
Brian Penn


  • Can’t see an end to this one as white ‘go at the ball’ technique dominates batsmen’s thinking and reactions. It may seem a simple solution to let the ball come to you but that doesn’t score many boundaries, the stock in trade of batsmen nowadays. Playing accross the line has become a necessary risk to do this. How do you put all that aside in the test arena. White ball edges often end up as boundaries but in the long game they’re potential catches, bowlers having as many close fielders as they like. How many times do we see batsmen bogged down defending and losing patience. Crowds don’t help either with their off the field antics when things get ‘boring’. It all puts on pressure to ‘entertain’ as people’s attention span becomes every shorter.

    • There are also what appear to be orchestrated media attacks on any batsman who tries to grind it out.

      Compton was the first on the receiving end, on the SA tour with Swann chief cheerleader. In the First Test Compton ground out crucial match-winning scores, by the Third Test he was dancing down the pitch on nought and holing out. Sibley was the last recipient. All this was of course entirely unconnected to Tom Harrison’s pronouncements about the England team playing a certain brand of cricket.

      The end result is presumably what the ECB wanted – white ball winners and a hopeless Test team (who’s hopeless would be even starker if the other Test teams outside the Big Three hadn’t been ruined).

    • I disagree, to the extent that blaming the crowd is the wrong route. Even more so in England, where it is usually not that hard to get a good crowd in for the Tests. People still appreciate dogged rear guards to save the draw, but usually squad selections makes such quests futile beforehand (never mind, if there are 3 days remaining to get to the nominal 400 runs).

      If you prioritise limited overs cricket (as a player), then obviously that will influence technique, patience, temperament and all those vital red ball skills. For most players, prioritising limited overs cricket makes economic sense. This is also increasingly true in England. Sure making it to the national Test team comes with a sweet pay day (certainly compared to other countries), but obviously, chances of that are far more remote than they are for getting a slot in the limited overs leagues. This is only exacerbated by selections of limited overs dashers who have failed to convince after even 50 Tests (Buttler, Bairstow to give but the two most obvious examples; we can probably add quite a few failed openers to that list, such as Hales, Roy etc).

Exercise instructions ▸ According to the comments on England's Test batting, which batsman was first on the receiving end of the media attacks? Please answer in a few words.

Saved data entries
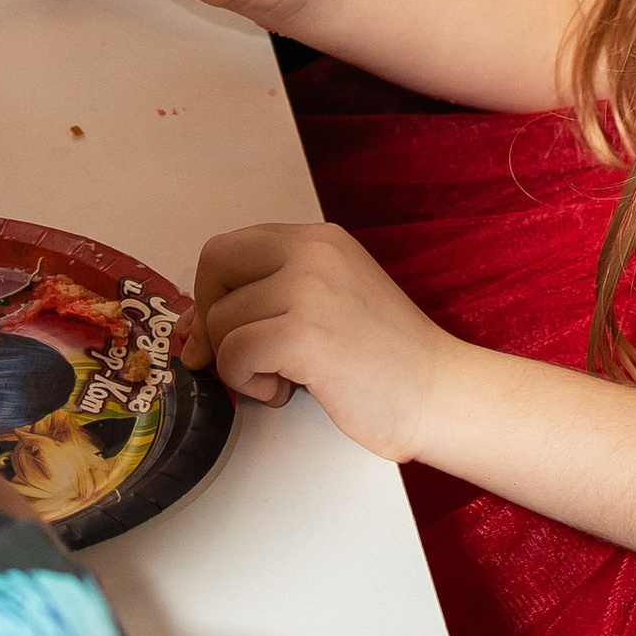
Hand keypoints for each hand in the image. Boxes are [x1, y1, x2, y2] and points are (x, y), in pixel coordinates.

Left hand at [185, 219, 461, 465]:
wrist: (440, 394)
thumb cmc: (388, 360)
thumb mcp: (330, 302)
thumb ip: (272, 296)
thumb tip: (196, 324)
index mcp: (320, 240)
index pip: (231, 246)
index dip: (214, 291)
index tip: (219, 330)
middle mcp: (314, 252)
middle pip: (214, 265)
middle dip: (212, 317)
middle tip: (236, 356)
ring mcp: (309, 290)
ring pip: (220, 320)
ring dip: (239, 363)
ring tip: (284, 378)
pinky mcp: (305, 335)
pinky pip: (234, 356)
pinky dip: (249, 384)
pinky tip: (288, 390)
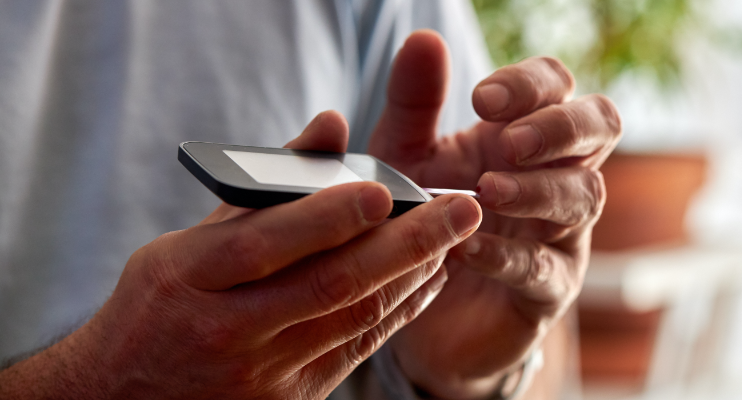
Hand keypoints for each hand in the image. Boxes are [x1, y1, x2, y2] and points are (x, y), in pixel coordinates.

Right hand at [0, 111, 481, 398]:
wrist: (127, 397)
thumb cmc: (163, 303)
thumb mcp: (187, 241)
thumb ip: (264, 186)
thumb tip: (331, 124)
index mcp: (188, 276)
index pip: (266, 242)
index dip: (328, 216)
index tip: (387, 189)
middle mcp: (226, 328)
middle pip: (330, 283)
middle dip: (408, 244)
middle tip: (463, 209)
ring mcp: (261, 372)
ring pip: (355, 317)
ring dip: (415, 274)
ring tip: (455, 236)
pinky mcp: (291, 399)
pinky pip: (359, 348)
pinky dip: (400, 309)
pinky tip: (428, 277)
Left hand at [368, 31, 621, 397]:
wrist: (418, 308)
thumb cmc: (423, 218)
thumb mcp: (405, 157)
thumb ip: (415, 103)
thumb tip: (424, 38)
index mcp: (525, 131)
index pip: (557, 84)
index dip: (529, 85)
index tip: (479, 99)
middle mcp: (557, 173)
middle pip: (601, 125)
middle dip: (560, 127)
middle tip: (508, 143)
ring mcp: (561, 232)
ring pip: (585, 196)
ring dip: (539, 189)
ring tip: (487, 193)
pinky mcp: (549, 289)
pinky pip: (546, 269)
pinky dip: (508, 256)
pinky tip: (466, 250)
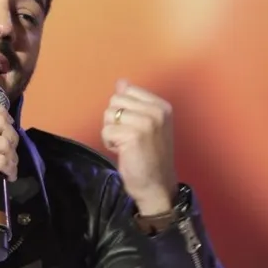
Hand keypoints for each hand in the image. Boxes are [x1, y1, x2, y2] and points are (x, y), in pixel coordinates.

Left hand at [101, 79, 177, 214]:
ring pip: (109, 115)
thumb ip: (134, 102)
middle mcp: (156, 112)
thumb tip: (120, 82)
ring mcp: (146, 123)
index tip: (134, 127)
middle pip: (115, 101)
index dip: (123, 110)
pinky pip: (106, 131)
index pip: (128, 90)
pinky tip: (123, 152)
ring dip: (111, 132)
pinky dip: (109, 143)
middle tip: (129, 138)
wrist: (157, 185)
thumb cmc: (150, 157)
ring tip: (126, 144)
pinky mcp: (133, 136)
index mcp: (162, 106)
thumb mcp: (147, 124)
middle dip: (115, 120)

Solution to this exercise ▸ Compton, on the SA tour.